I am currently a doctoral candidate in the Biology Department at Temple University in Philadelphia, PA. I joined the Cordes Lab in the Fall of 2015 after receiving an M.S. in Ecology, Evolution, and Conservation Biology from San Francisco State University (SFSU). Prior to my time in San Francisco I completed my Bachelor’s degree in Biological Oceanography at Florida Institute of Technology in 2012.

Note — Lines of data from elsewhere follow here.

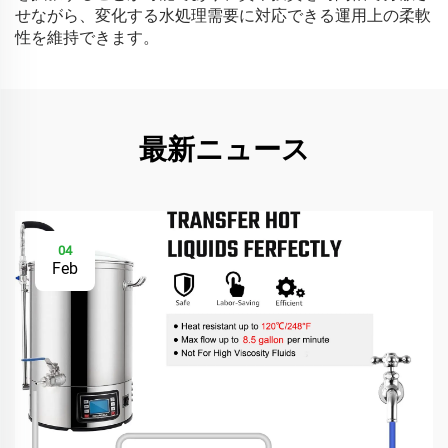
せながら、変化する水処理需要に対応できる運用上の柔軟
性を維持できます。
最新ニュース
04
Feb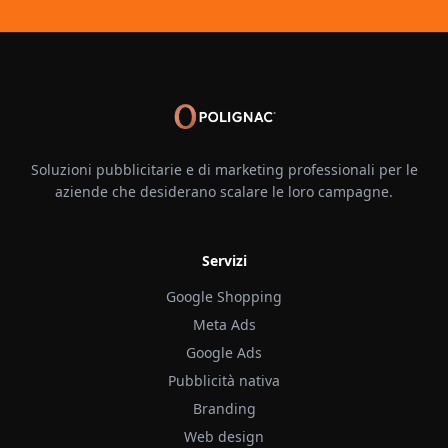
Soluzioni pubblicitarie e di marketing professionali per le
aziende che desiderano scalare le loro campagne.
Servizi
Google Shopping
Meta Ads
Google Ads
Pubblicità nativa
Branding
Web design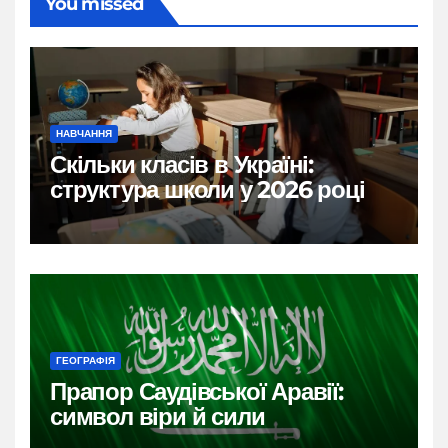
You missed
НАВЧАННЯ
Скільки класів в Україні:
структура школи у 2026 році
ГЕОГРАФІЯ
Прапор Саудівської Аравії:
символ віри й сили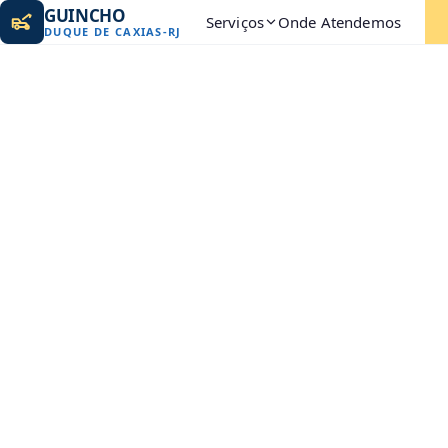
GUINCHO
Serviços
Onde Atendemos
DUQUE DE CAXIAS
-
RJ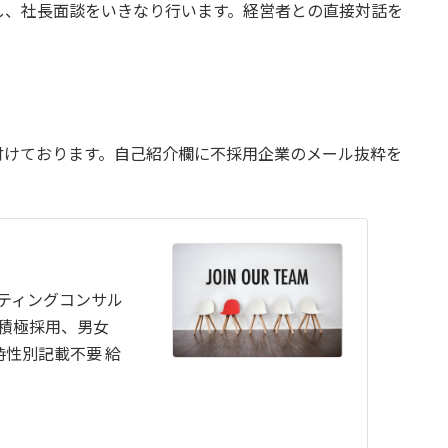
し、社長面談をいきなり行います。経営者との直接対話を
付けております。自己紹介欄に不採用企業のメール抜粋を
ケティングコンサル
代積極採用、男女
性別記載不要 給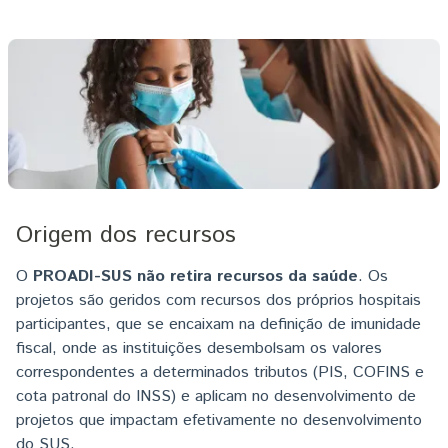
Imagem
Origem dos recursos
O
PROADI-SUS não retira recursos da saúde
. Os
projetos são geridos com recursos dos próprios hospitais
participantes, que se encaixam na definição de imunidade
fiscal, onde as instituições desembolsam os valores
correspondentes a determinados tributos (PIS, COFINS e
cota patronal do INSS) e aplicam no desenvolvimento de
projetos que impactam efetivamente no desenvolvimento
do SUS.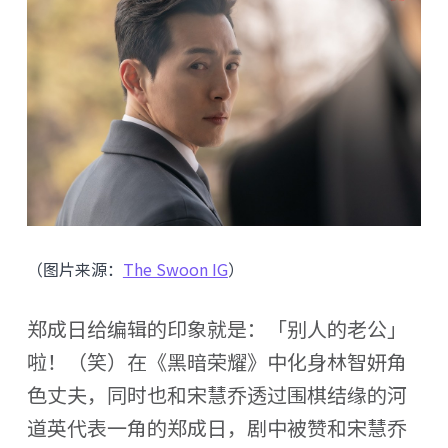
（图片来源：
The Swoon IG
）
郑成日给编辑的印象就是：「别人的老公」
啦！（笑）在《黑暗荣耀》中化身林智妍角
色丈夫，同时也和宋慧乔透过围棋结缘的河
道英代表一角的郑成日，剧中被赞和宋慧乔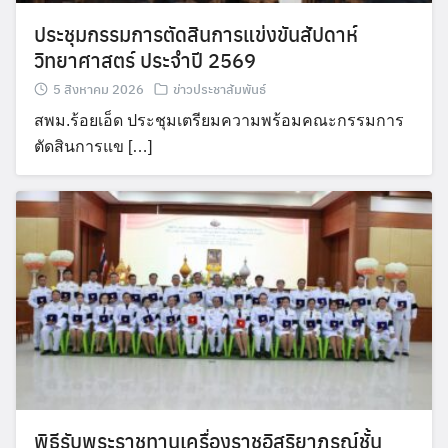
ประชุมกรรมการตัดสินการแข่งขันสัปดาห์
วิทยาศาสตร์ ประจำปี 2569
5 สิงหาคม 2026
ข่าวประชาสัมพันธ์
สพม.ร้อยเอ็ด ประชุมเตรียมความพร้อมคณะกรรมการ
ตัดสินการแข […]
พิธีรับพระราชทานเครื่องราชอิสริยาภรณ์ชั้น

Since a young age I have been completely enamored with the ocean and I have developed a broad interest in marine biology and oceanography. However, a very influential invertebrate zoology course revealed my love for the spineless and led to my pursuit of a graduate degree studying octocorals. Octocorals are an intriguing group of organisms with ocean-wide distribution and at depths ranging from 0-6,000 m. Many of these communities, as well as other areas of the ocean, have never been seen by the human eye. In fact, according to the National Oceanic and Atmospheric Administration (NOAA), ninety-five percent of the underwater world remains to be explored. The idea of exploration, adventure, and discovery along the sea floor has led me to pursue a PhD concentrating on deep-sea coral communities.
Alongside research I am very interested and devoted to informal and formal education. My ultimate goal as a marine scientist is to convey to the public the importance of exploring, studying, and conserving our oceans, and instill this desire in the next generation. As research scientists we are on the forefront of new knowledge and it is important to make our research relevant and accessible to the public so that more informed decisions are made about the future of our oceans and our planet.
I want to continue the legacy of female marine science advocates through research, education and outreach. Particularlly, I would like to focus on the mentorship and inclusion of girls and women in STEM fields. In my years as a student and researcher I have yet to have a female primary mentor and am dedicated to filling that role for future generations of women scientists.
When I am not doing awesome science you will likely find me hanging out with my dog, drinking coffee, or planning my next adventure.